● Assignment
Scan the listing below for the string "faulthandler" and copy each line where it turns up.

● Material shown
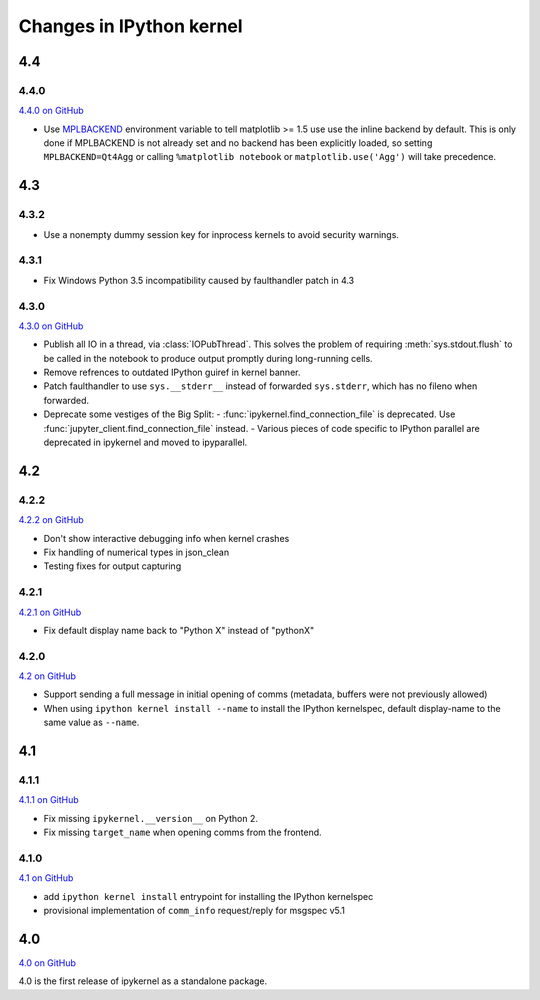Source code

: Changes in IPython kernel
=========================

4.4
---

4.4.0
*****

`4.4.0 on GitHub <https://github.com/ipython/ipykernel/milestones/4.4>`__

- Use `MPLBACKEND`_ environment variable to tell matplotlib >= 1.5 use use the inline backend by default.
  This is only done if MPLBACKEND is not already set and no backend has been explicitly loaded,
  so setting ``MPLBACKEND=Qt4Agg`` or calling ``%matplotlib notebook`` or ``matplotlib.use('Agg')``
  will take precedence.

.. _MPLBACKEND: http://matplotlib.org/devel/coding_guide.html?highlight=mplbackend#developing-a-new-backend

4.3
---

4.3.2
*****

- Use a nonempty dummy session key for inprocess kernels to avoid security
  warnings.

4.3.1
*****

- Fix Windows Python 3.5 incompatibility caused by faulthandler patch in 4.3

4.3.0
*****

`4.3.0 on GitHub <https://github.com/ipython/ipykernel/milestones/4.3>`__

- Publish all IO in a thread, via :class:`IOPubThread`.
  This solves the problem of requiring :meth:`sys.stdout.flush` to be called in the notebook to produce output promptly during long-running cells.
- Remove refrences to outdated IPython guiref in kernel banner.
- Patch faulthandler to use ``sys.__stderr__`` instead of forwarded ``sys.stderr``,
  which has no fileno when forwarded.
- Deprecate some vestiges of the Big Split:
  - :func:`ipykernel.find_connection_file` is deprecated. Use :func:`jupyter_client.find_connection_file` instead.
  - Various pieces of code specific to IPython parallel are deprecated in ipykernel
  and moved to ipyparallel.


4.2
---

4.2.2
*****

`4.2.2 on GitHub <https://github.com/ipython/ipykernel/milestones/4.2.2>`__

- Don't show interactive debugging info when kernel crashes
- Fix handling of numerical types in json_clean
- Testing fixes for output capturing

4.2.1
*****

`4.2.1 on GitHub <https://github.com/ipython/ipykernel/milestones/4.2.1>`__

- Fix default display name back to "Python X" instead of "pythonX"

4.2.0
*****

`4.2 on GitHub <https://github.com/ipython/ipykernel/milestones/4.2>`_

- Support sending a full message in initial opening of comms (metadata, buffers were not previously allowed)
- When using ``ipython kernel install --name`` to install the IPython kernelspec, default display-name to the same value as ``--name``.

4.1
---

4.1.1
*****

`4.1.1 on GitHub <https://github.com/ipython/ipykernel/milestones/4.1.1>`_

- Fix missing ``ipykernel.__version__`` on Python 2.
- Fix missing ``target_name`` when opening comms from the frontend.

4.1.0
*****

`4.1 on GitHub <https://github.com/ipython/ipykernel/milestones/4.1>`_


-  add ``ipython kernel install`` entrypoint for installing the IPython
   kernelspec
-  provisional implementation of ``comm_info`` request/reply for msgspec
   v5.1

4.0
---

`4.0 on GitHub <https://github.com/ipython/ipykernel/milestones/4.0>`_

4.0 is the first release of ipykernel as a standalone package.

● Your solution
- Fix Windows Python 3.5 incompatibility caused by faulthandler patch in 4.3
- Patch faulthandler to use ``sys.__stderr__`` instead of forwarded ``sys.stderr``,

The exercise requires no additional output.